Le Point évoquait récemment les leçons de Léonard de Vinci qui aurait écrit : « Qui néglige de punir le mal le cautionne. »
Il y a quelques jours, lors d’une réflexion télévisée portant notamment sur la violence et la justice, il nous a fallu entendre le vieux discours de la bonne pensée… Bon an mal an : il n’y avait plus d’apprentissage à proposer aux mineurs délinquants ; il n’y avait plus assez de conseillers d’insertion, ni de greffiers, ni de juges ; on n’utilisait pas assez les peines de substitution ; la prison était criminogène (les doux jeunes hommes qui y pénètrent en sortent enragés et il n’y a pas d’avenir pour eux…) C’était tout cela qui expliquait sans doute qu’il y avait cette violence aujourd’hui. La « bonne pensée » n’a quand même pas osé la qualifier de « colère légitime… »
Mais nos glorieux combattants de l’aéroport n’étaient pas, semble-t-il, des adolescents en déshérence.
Les excuses de la « bonne pensée »
Quant aux allusions de la bonne pensée sur la délinquance en col blanc trop impunie par rapport aux incivilités des jeunes qui expliquerait leur révolte parfois, c’est là aussi une vieille musique à la longue insupportable. L’argent transféré dans des paradis fiscaux constitue de la part de leurs auteurs des infractions gravement punissables qui doivent être autant plus réprimées que cela entraîne une charge parallèle pour les concitoyens vertueux assujettis à l’impôt. Curieuse comparaison.
-*-*-
▸ QUESTIONS DE LECTURE
1. Pouvez-vous réécrire plus brièvement le paragraphe de l'extrait qui commence par « Quant aux allusions de la bonne pensée », en conservant ses idées principales ?
2. Pouvez-vous donner la suite de l'extrait sur la justice et la « bonne pensée », en partant de sa dernière phrase ?

▸ DONNÉES D'ENTRÉE
-*-*-
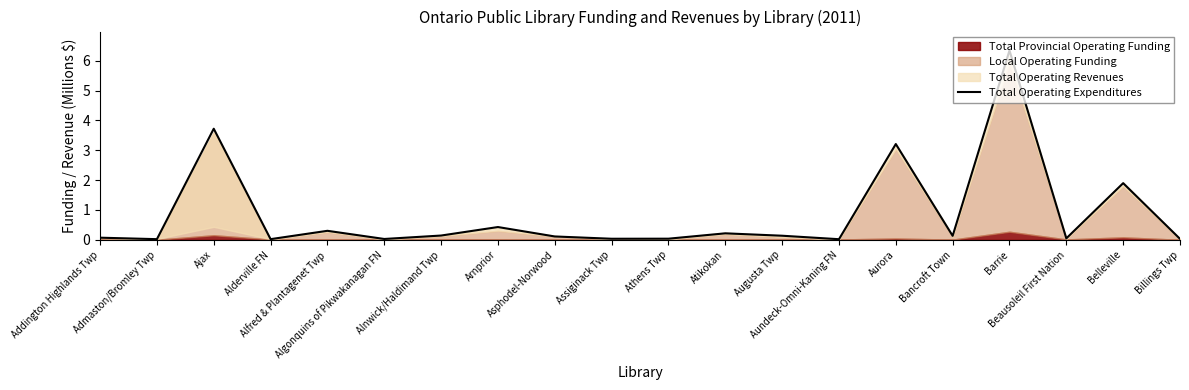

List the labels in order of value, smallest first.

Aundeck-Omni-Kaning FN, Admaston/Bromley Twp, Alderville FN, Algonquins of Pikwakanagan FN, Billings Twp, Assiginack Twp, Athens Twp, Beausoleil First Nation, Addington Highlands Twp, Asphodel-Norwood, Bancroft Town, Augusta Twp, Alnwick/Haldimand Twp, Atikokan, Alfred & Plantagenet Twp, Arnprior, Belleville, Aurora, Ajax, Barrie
-*-*-
▸ RÉPONSES PAR CONSIGNE
1. Pour l'auteur, l'idée défendue par la « bonne pensée » est une vieille rengaine devenue insupportable. Selon cette idée, l'impunité de la délinquance en col blanc expliquerait parfois la révolte des jeunes auteurs d'incivilités. Il rappelle que transférer de l'argent vers des paradis fiscaux est une infraction gravement punissable. Elle doit être d'autant plus réprimée qu'elle fait peser une charge sur les contribuables vertueux. Il juge donc la comparaison curieuse.

2.
En revanche, le touriste que j’ai rencontré il y a quelques jours – et qui m’a raconté son agression par trois « jeunes » qui l’ont menacé d’un cutter lui ont foulé le poignet pour arracher plus vite sa montre et l’ont « balayé » pour le faire tomber à terre et fuir plus tranquillement – est totalement indifférent à la délinquance en col blanc ce matin. Il est à l’hôpital. Violences et vol. Pas incivilité. Pas « colère légitime ». Pas prison criminogène. Pas chômage insupportable. Ou un peu cela… un peu.
Mais lorsque le président du tribunal correctionnel (si on les identifie) lira leur casier judiciaire à l’audience, il y a fort à parier que depuis quelques années les peines alternatives ou de substitution, ils connaissent. Seulement voilà, ils se le sont autorisé.
*Michèle Bernard-Requin est magistrate honoraire.